To provide the pilot with enhanced situational awareness, the UH-60A has a bubble window. Skip Robinson Photo

LaRosa said Southern California is blessed with very experienced pilots, some with well over 30 years of direct firefighting experience, many of whom have extensive history working within fire agencies. Such personnel “bring a level of talent you appreciate having in house,” he said.

“The utility market requires highly trained and specialized pilots who have high altitude and precision placement experience,” LaRosa added. “We will be using a Bambi Bucket with a 120-to 150-foot [35- to 45-meter] line, so our pilots will need to understand how to work with these and put water where it needs to go.”

The company uses 120- to 150-foot long lines during firefighting. Skip Robinson Photo

LaRosa said the UH-60 allows the company to go into the mountains, and still lift a usable load of water. “We also like the well-known military specification of the UH-60 as it’s made for combat, so the drivetrain is over-built, the rotors can take cannon hits, and the airframe strength has saved flight crews’ lives during over 40 years of continuous military operations around the world.”

With its power and capabilities, the Black Hawk is a great tool for initial attack, helping hold the line during the early stages of a fire.
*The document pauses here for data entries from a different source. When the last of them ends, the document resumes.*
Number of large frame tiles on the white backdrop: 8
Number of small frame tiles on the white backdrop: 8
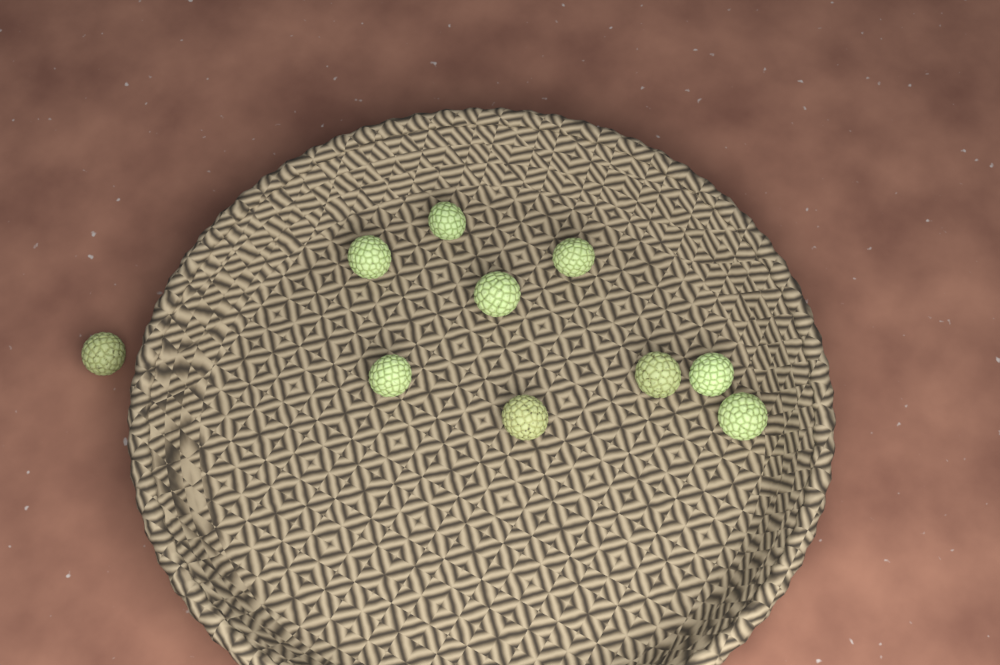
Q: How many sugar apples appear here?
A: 10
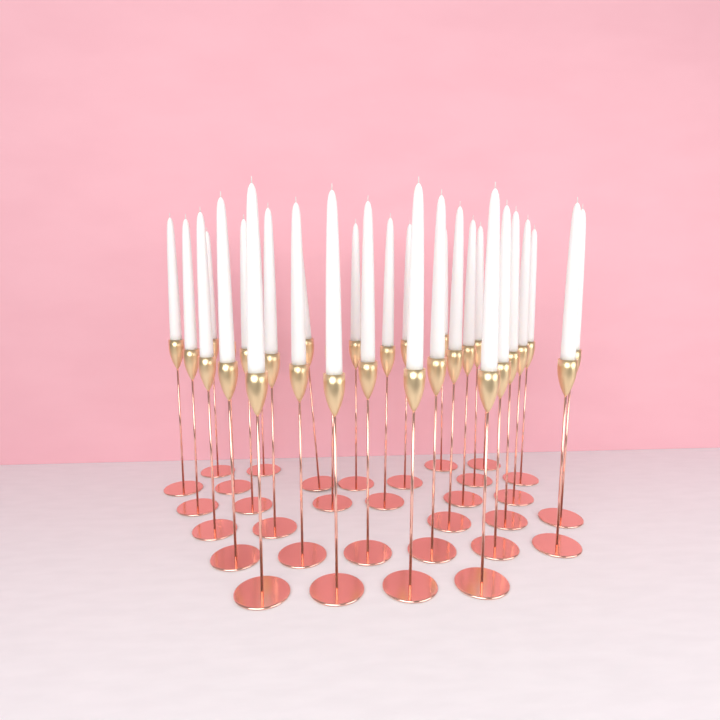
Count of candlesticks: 32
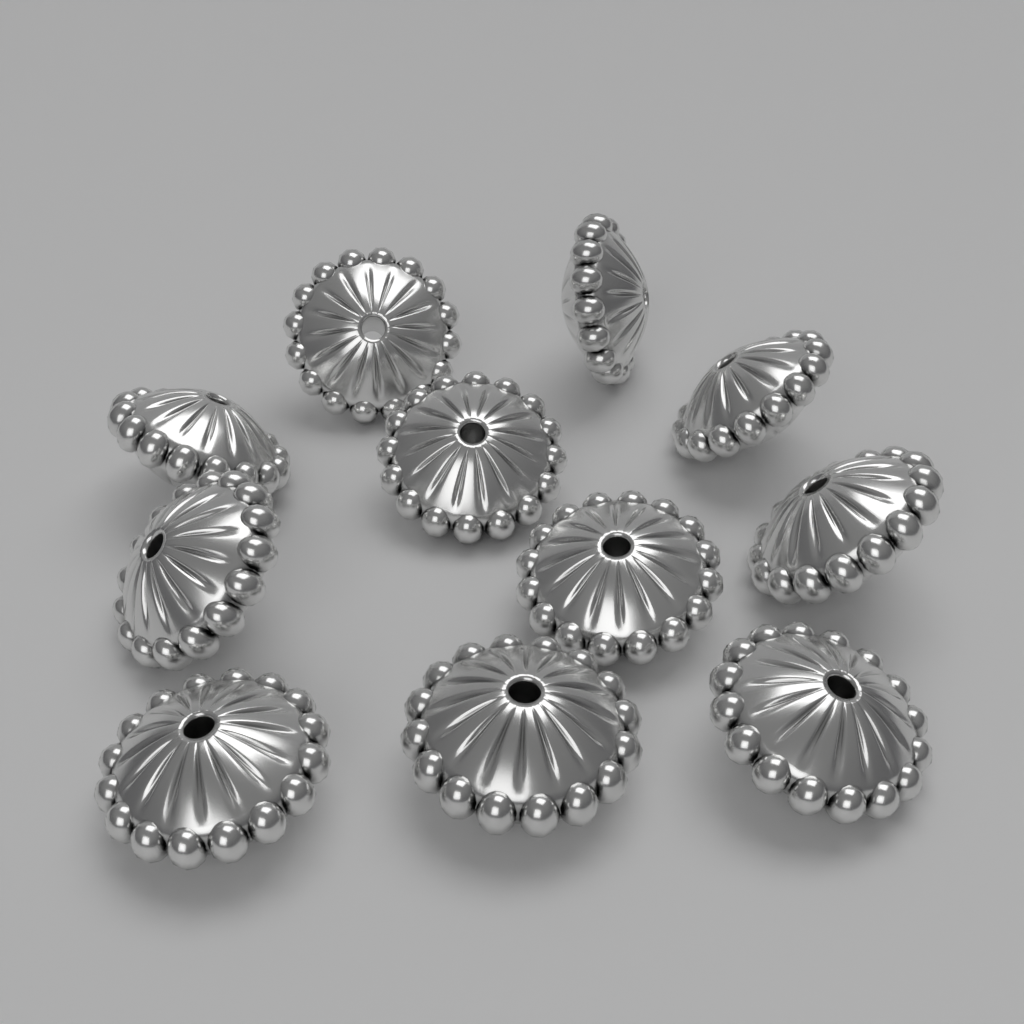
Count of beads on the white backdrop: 11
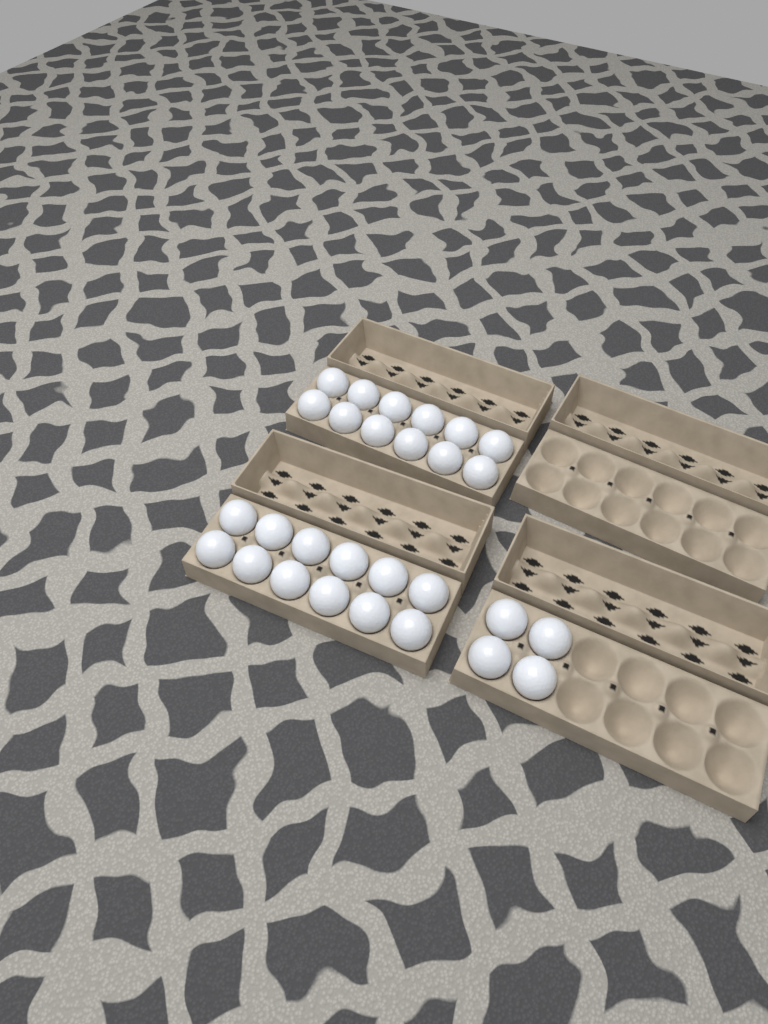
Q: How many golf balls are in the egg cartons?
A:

Its durability and reliability also make it well suited to a long-term campaign fire.

From left: pilot Jeff Moir, Helinet vice president Kevin LaRosa II, and chief Black Hawk pilot Alex Anduze. Skip Robinson Photo

“At Helinet, helping save lives is our most important mission — from transporting critically ill children and transplant organs to local hospitals, to providing turnkey mission solutions for airborne law enforcement and firefighting operations,” said Helinet CEO Kathryn Purwin. “Every member of our team is committed to upholding the highest levels of safety while providing critical services to the community.”

After more than 40 years of continuous service in every imaginable condition, the Black Hawk looks like it will continue to work for many years to come, both in the military and civilian sectors. Skip Robinson Photo

By providing an invaluable new firefighting capability, Helinet’s UH-60s look well set to continue that tradition.